We detail common gripes received by the Financial Ombudsman, and how to avoid finding yourself in a similar situation.
With the rising price of car insurance, shopping around for the best deals is practically a rite of passage for motorists.
But every year thousands of policyholders end up in dispute with their car insurer.
When this happens and the insurer and policyholder are unable to come to an agreement, the Financial Ombudsman Service (FOS) is the motorists' port of call as it deals with financial services complaints, including insurance.
Between April 2014 and April 2015 the FOS received 7,361 complaints about motor insurance - an increase of 2%on the previous year.
But in an ideal world motorists wouldn’t have to complain in the first place. So here are the five most common car insurance complaints so you can avoid them.
Quality of repairs
The FOS says a sizeable number of car insurance complaints concerns the quality of repairs carried out following an accident.
When you’re selecting your insurer have a look to see how long they guarantee the repairs for as it does vary.
The FOS says generally, if your policy says that the insurer will arrange the repair, it is responsible for the quality of the work.
But if your policy simply offers to reimburse you for the cost of the repair and you arrange that repair then the insurer is not responsible for any failings in the quality of work undertaken.
So it’s important to read through the small print of the policy document so you are familiar with who is responsible for carrying out repairs – you or the insurer.
It’s worth noting that some insurers will insist you go to one of their approved repairers, or if you choose to go elsewhere, will only pay up to the cost they would have been charged by the approved repairer.
The FOS regularly deals with complaints from people who believe their insurer has given a low valuation for their car or motorbike.
The problem usually arises after a vehicle has been so badly damaged in an accident that the insurer decides it is a "total loss" - popularly known as a "write-off" - and not worth repairing.
In such cases, the motorist is entitled to receive an amount equal to the vehicle’s market value immediately before it was damaged – not what the car was originally worth.
This is a common misunderstanding by motorists, says the FOS.
However, you can protect this shortfall with a product known as GAP insurance. It covers the difference between the value of the vehicle before it was damaged and its value at the time you bought GAP cover.

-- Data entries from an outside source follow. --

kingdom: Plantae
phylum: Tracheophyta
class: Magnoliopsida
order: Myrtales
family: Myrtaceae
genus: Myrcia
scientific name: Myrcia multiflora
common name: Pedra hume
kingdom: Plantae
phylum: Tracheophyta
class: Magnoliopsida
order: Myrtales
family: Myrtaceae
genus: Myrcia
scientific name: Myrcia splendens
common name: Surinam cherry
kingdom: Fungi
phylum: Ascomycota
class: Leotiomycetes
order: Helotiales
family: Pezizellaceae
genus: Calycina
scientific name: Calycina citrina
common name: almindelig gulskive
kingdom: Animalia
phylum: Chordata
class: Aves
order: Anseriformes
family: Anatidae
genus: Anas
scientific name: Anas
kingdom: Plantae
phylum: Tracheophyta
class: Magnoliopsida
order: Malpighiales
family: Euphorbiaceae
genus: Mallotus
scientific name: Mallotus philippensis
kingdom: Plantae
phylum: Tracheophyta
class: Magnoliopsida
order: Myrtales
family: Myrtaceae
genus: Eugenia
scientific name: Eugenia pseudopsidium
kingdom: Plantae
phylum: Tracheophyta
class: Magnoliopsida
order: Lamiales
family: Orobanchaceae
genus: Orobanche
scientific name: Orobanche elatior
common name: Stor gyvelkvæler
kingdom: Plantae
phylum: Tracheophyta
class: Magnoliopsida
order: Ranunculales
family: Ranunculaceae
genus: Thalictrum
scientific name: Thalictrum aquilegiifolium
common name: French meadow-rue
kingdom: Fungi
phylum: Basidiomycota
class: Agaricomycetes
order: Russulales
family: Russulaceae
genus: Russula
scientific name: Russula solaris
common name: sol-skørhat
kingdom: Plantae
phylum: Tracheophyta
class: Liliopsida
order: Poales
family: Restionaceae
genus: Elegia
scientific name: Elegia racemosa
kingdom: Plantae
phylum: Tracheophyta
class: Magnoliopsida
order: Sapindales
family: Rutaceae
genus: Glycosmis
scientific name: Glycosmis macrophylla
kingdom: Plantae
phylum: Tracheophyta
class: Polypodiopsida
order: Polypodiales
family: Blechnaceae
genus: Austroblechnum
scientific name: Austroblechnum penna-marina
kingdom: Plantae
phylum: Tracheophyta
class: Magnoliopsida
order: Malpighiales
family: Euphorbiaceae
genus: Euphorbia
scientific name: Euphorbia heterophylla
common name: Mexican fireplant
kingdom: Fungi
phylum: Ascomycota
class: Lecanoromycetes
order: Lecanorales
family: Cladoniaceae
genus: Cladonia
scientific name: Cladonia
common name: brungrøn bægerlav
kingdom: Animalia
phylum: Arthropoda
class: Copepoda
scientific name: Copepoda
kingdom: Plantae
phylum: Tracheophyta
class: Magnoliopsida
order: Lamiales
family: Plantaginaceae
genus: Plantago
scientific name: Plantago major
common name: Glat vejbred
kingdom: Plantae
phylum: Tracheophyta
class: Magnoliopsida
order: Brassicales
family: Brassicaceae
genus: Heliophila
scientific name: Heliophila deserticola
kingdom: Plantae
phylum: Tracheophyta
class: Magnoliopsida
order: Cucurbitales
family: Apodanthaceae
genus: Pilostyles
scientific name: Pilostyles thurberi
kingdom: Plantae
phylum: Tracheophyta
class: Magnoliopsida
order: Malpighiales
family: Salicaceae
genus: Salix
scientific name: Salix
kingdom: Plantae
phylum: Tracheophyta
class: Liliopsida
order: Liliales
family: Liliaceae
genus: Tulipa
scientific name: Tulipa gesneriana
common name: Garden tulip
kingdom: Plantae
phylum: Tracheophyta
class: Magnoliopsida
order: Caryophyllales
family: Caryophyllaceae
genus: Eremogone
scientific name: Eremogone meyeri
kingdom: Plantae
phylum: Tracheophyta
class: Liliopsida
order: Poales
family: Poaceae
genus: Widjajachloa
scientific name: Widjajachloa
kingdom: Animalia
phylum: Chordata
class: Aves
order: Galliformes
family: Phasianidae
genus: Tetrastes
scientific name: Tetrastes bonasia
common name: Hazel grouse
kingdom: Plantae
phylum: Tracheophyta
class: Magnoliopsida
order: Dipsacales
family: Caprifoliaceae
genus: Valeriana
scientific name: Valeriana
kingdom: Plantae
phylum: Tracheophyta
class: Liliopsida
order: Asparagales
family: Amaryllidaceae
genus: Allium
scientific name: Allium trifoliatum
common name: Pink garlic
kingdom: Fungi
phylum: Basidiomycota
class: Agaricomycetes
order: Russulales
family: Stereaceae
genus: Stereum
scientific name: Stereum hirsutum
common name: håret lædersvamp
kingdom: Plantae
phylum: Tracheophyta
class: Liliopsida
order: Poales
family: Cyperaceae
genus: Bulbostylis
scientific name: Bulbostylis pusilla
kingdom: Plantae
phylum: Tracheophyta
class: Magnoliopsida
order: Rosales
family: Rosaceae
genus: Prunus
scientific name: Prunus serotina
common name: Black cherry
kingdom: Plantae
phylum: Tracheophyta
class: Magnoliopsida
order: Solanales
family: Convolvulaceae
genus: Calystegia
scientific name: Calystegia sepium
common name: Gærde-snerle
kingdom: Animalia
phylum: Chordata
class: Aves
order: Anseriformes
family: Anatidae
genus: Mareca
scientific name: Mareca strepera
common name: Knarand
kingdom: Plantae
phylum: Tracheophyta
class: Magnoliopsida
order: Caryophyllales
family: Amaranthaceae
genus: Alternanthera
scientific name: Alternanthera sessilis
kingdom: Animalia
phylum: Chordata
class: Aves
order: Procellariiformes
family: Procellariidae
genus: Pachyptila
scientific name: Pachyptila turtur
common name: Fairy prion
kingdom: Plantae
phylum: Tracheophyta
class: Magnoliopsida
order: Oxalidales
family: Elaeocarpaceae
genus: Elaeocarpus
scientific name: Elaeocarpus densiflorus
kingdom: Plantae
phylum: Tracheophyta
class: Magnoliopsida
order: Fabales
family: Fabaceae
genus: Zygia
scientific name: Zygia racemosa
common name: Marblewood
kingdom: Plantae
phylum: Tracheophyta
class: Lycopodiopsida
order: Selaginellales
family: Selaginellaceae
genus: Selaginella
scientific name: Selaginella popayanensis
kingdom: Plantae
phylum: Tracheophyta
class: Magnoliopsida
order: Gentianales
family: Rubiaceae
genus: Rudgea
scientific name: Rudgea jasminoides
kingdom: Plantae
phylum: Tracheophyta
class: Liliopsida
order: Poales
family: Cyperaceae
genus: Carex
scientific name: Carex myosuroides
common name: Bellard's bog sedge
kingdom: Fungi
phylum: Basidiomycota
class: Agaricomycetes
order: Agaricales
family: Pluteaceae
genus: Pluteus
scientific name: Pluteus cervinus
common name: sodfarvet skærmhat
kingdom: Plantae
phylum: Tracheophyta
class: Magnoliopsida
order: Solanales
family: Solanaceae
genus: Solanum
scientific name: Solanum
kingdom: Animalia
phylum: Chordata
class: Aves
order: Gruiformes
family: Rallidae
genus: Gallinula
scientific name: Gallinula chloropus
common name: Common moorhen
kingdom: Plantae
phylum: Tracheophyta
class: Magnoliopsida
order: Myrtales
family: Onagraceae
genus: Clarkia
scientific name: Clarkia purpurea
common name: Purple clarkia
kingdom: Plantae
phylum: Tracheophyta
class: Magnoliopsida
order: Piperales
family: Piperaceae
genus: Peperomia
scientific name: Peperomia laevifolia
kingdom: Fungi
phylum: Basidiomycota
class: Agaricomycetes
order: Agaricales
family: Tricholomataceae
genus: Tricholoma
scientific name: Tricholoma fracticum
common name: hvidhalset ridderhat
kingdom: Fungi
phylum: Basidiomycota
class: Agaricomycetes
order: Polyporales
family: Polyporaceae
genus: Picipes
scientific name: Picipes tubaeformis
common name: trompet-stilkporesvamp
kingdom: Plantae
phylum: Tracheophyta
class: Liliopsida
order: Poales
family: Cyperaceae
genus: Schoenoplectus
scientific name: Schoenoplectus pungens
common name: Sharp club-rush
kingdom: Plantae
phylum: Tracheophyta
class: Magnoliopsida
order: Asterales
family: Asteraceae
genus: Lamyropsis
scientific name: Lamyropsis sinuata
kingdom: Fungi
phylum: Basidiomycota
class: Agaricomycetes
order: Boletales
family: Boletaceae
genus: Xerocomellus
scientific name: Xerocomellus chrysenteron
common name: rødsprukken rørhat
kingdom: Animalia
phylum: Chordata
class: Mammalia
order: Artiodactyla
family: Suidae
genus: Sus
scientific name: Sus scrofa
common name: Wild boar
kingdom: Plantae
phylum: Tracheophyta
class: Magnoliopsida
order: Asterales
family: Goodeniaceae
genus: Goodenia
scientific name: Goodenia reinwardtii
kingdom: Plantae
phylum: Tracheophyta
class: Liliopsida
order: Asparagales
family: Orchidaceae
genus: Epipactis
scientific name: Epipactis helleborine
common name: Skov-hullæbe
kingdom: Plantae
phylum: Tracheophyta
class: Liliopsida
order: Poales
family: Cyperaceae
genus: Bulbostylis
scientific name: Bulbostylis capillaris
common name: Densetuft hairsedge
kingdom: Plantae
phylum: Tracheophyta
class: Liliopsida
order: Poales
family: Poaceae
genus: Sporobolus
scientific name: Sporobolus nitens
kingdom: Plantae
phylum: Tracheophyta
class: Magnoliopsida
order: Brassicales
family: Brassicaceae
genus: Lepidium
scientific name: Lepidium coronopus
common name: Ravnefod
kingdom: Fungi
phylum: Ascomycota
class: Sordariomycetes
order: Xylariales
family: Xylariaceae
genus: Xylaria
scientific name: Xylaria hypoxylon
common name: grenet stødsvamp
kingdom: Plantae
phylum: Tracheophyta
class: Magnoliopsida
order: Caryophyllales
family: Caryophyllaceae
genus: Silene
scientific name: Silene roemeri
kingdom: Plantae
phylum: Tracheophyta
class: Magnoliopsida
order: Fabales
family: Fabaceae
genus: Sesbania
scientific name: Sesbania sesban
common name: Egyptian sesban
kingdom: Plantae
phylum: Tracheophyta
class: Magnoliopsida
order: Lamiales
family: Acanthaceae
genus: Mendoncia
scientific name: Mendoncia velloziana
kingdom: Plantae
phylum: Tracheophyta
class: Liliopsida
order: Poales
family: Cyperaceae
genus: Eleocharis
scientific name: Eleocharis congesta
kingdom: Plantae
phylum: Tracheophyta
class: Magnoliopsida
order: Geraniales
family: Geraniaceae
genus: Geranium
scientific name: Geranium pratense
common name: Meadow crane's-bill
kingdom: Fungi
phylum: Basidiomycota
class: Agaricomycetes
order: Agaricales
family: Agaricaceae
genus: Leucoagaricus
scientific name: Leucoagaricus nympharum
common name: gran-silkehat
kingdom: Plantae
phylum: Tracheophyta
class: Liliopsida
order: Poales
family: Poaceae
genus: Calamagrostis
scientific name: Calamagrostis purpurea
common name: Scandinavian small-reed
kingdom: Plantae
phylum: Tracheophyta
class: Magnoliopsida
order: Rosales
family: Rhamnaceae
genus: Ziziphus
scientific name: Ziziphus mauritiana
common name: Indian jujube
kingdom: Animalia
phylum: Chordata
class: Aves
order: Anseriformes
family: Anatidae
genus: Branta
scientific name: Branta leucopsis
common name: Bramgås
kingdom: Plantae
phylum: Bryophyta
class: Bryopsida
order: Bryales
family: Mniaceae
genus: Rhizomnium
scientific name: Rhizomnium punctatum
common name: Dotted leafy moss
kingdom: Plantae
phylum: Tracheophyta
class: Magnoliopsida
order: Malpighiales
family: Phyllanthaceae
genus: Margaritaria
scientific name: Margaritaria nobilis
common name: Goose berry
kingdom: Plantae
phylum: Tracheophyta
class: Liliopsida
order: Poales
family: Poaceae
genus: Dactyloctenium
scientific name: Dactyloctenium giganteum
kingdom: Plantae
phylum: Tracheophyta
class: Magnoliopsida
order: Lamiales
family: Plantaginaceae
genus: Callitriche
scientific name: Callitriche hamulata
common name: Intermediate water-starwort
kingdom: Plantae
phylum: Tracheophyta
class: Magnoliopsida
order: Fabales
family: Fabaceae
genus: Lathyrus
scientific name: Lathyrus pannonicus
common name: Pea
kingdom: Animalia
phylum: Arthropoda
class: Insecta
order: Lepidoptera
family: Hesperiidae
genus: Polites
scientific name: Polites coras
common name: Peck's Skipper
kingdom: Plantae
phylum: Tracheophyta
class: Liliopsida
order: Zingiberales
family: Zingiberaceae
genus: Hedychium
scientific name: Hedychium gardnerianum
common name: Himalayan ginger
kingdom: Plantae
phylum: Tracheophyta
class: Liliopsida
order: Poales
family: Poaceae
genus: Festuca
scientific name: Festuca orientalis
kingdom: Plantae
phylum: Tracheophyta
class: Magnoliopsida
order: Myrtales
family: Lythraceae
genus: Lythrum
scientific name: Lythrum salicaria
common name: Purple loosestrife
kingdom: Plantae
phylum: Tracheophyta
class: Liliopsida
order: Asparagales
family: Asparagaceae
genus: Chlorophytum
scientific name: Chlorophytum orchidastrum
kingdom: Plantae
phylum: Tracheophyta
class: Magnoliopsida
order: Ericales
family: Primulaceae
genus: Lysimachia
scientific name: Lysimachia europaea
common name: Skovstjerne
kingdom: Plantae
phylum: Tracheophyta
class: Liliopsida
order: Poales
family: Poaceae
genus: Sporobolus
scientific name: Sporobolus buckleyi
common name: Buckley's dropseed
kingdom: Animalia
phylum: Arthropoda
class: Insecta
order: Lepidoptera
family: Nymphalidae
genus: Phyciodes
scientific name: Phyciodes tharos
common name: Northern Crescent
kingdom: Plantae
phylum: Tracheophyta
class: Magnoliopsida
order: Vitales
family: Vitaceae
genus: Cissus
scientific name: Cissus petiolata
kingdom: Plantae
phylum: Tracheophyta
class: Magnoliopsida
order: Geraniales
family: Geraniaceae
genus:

You may want to take out this cover if you paid a lot for your vehicle for example, or to cover the finance payments for your car in the event of an accident.
If you think your insurer has provided a low valuation offer, you can challenge it.
Claims rejected for 'non-disclosure'
Sometimes an insurer will refuse to pay a claim because it says the consumer failed to disclose that the vehicle had been modified.
So before taking out any policy, make sure you’re upfront about any modifications to your motor.
If you’re unsure what constitutes a modification, clarify this with the insurer before going ahead and purchasing the policy and make a note of the conversation.
The FOS says: “In such cases we look at what questions the insurer asked at the time the consumer applied for the policy to try to establish whether there had been any modifications to a vehicle.
“We will also consider whether any non-disclosure on the part of the consumer was material to the claim and the extent to which the non-disclosure was deliberate, reckless or inadvertent.”
Problems at renewal
Policies are often renewed without any specific questions being asked of customers other than credit card details, says the FOS. This could lead to any future claims on policies being refused.
However, if an insurer wants to reject a claim on the grounds of a customer’s failure to disclose information, then it should be able to show that it asked the customer clear questions when they renewed the policy.
But policyholders are also expected to be upfront about changes to their circumstances, such as driving convictions.
Commonly, what you should tell your insurer, and when, will be in the policy booklet issued when you buy cover.
Don’t end up like one FOS complainant who had his claim for car theft turned down when the insurer found out that before renewal, he had been convicted of a drink driving offence but had failed to disclose it.
The customer, a Mr J, turned to the FOS, but after investigation it also rejected his complaint.
The FOS says: “We thought that any driver would know their insurer would consider the conviction and disqualification highly significant and would realise they had to disclose this when renewing their insurance.
“So we decided that in this particular case the firm acted reasonably in cancelling the insurance from the date of renewal.”
Difficulties with no-claims bonus
Each insurance company sets its own rules for how a no-claims bonus is applied. But these rules should be clearly explained to customers at the outset, says the FOS.
Martyn James, FOS spokesman, says: “Where we often see complaints in this area is when consumers’ feel insurance companies aren’t abiding by their own rules for applying a no claims bonus.
“So a motorist will think they have a certain amount of no-claims bonus but when they move to another insurance company, it turns out to be less than they thought.
“This can result in a financial loss for the motorist as the new insurer based the given premium on the amount of no-claims bonus stated.”
Details of how much no-claims bonus you have will be on the renewal notice issued by your current insurer.
Also, named drivers can build up no-claims bonus but often this only applies if the named driver goes on to take out a policy with that same insurer.
Motorists should check with their insurer to find out how it applies named driver no-claims bonus before shopping around for a new deal.